7. Having heard the learned Counsel on both the sides, I asked the learned Public Prosecutor as to how and by what evidence the case under section 2(ix)(a) of the Act is to be proved and whether it has been proved accordingly. He pointed out that the prosecution has not led any evidence except the oral evidence of the complainant.

8. The word 'misbranded' has been defined in section 2(ix) of the Act, which lays down :---

"(ix)" misbranded"---an article of food shall be deemed to be mis-branded-
(a) if it is an imitation of, or is a substitute for, or resemles in a manner likely to deceive, another article of food under the name of which it is sold and is not plainly and conspicuously labelled so as to indicate its true character."

In order to prove the case against the accused for an offence under section 2(ix)(a) of the Act, the prosecution must prove that (1) either there is an imitation of, or (2) there is a substitute for, or (3) the article resembles in a manner which is likely to deceive the customer, for another article of food under the name of which it is sold. These important ingredients are completely lost sight of by both the courts below. It must be stated that there is no evidence whatsoever on record that the contents of the bottles were an imitation or it was substituted for another article of food under the name of which it was sold. In the absence of such evidence on record, the conviction under section 2(ix)(a) of the Act cannot be sustained.

9. The learned Public Prosecutor read out the place of evidence of the Food Inspector, in examination in chief, the Food Inspector W.M. Sonawane has stated:

"But in fact there was own produce of the accused in the bottle."

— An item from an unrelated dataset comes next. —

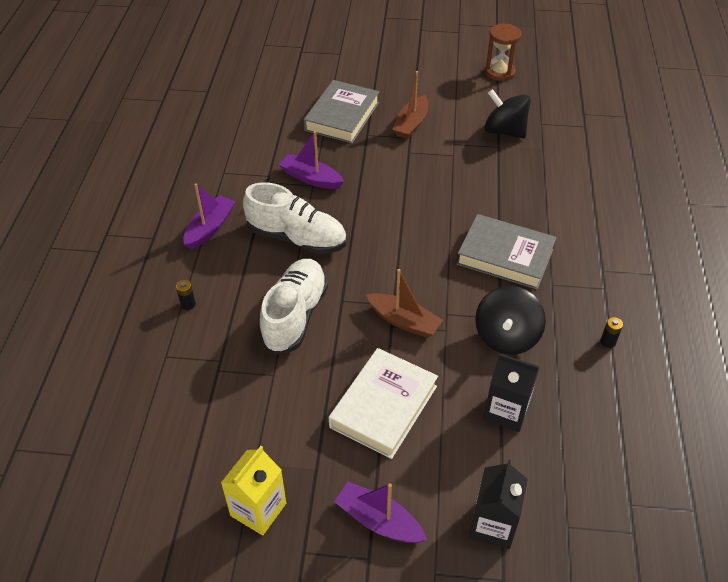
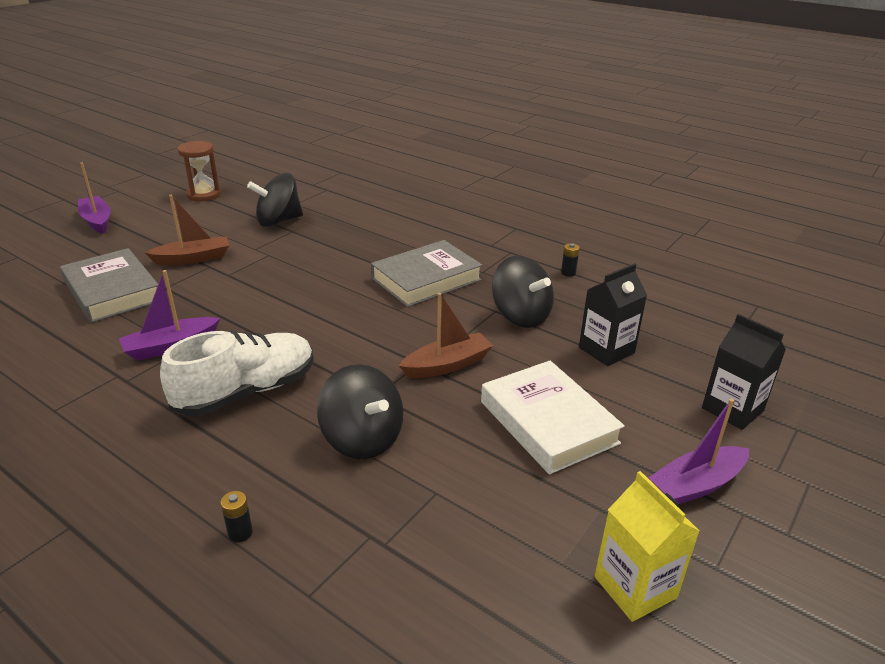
camera: 60 degrees left, 15 degrees down
(210, 228) = (132, 459): purple boat -> purple boat (97, 221)
(295, 315) = (362, 439): white shoe -> black spinning top
(411, 124) = (193, 258): brown boat -> brown boat turned 75 degrees counterclockwise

According to Mr. Kachare, this statement in examination-in-chief has not been challenged in the cross-examination and, therefore, the said statement should be accepted. I am unable to appreciate this argument of Mr. Kachare. Admittedly, the Food Inspector Sonawane was not present when the contents of the bottles were filled in. He has not stated that any examination of the said contents was made by him or any process was carried out by him in order to find out as to whether there was any imitation of, or the article was substituted for or the article resembled in a manner likely to deceive the customers. The bald statement of the witness as stated above cannot be accepted in a criminal trial. In my opinion, both the courts below have ignored the basic ingredients of the provisions of section 2(ix)(a) of the Food Adulteration Act and thereby committed an error of law convicting the accused persons. Having regard to these circumstances, I need not go into other submissions made by Mr. Ganatra. On the face of reasons as stated above, the conviction cannot be sustained in the absence of any reliable, relevant and cogent evidence on record to prove the ingredients of the provisions of section 2(ix)(a) of the Food Adulteration Act. It is true that the charge does not give any specific offence. Undoubtedly it speaks about the bottles and not about the contents of the bottles or aerated water. One need not go into all these points raised in the revision application but suffice it to say that the order of conviction against the accused is based on, no evidence at all and hence the same deserves to be set aside.

10. In the result, the rule is made absolute in both the revision applications. The judgments and orders passed by both the courts below are set aside and the accused are acquitted of the charges levelled against them. Fine, if paid, shall be refunded to the accused persons. The bail bonds of the accused stand cancelled.

11. The muddemal property i.e. bottles shall be restored to the accused persons.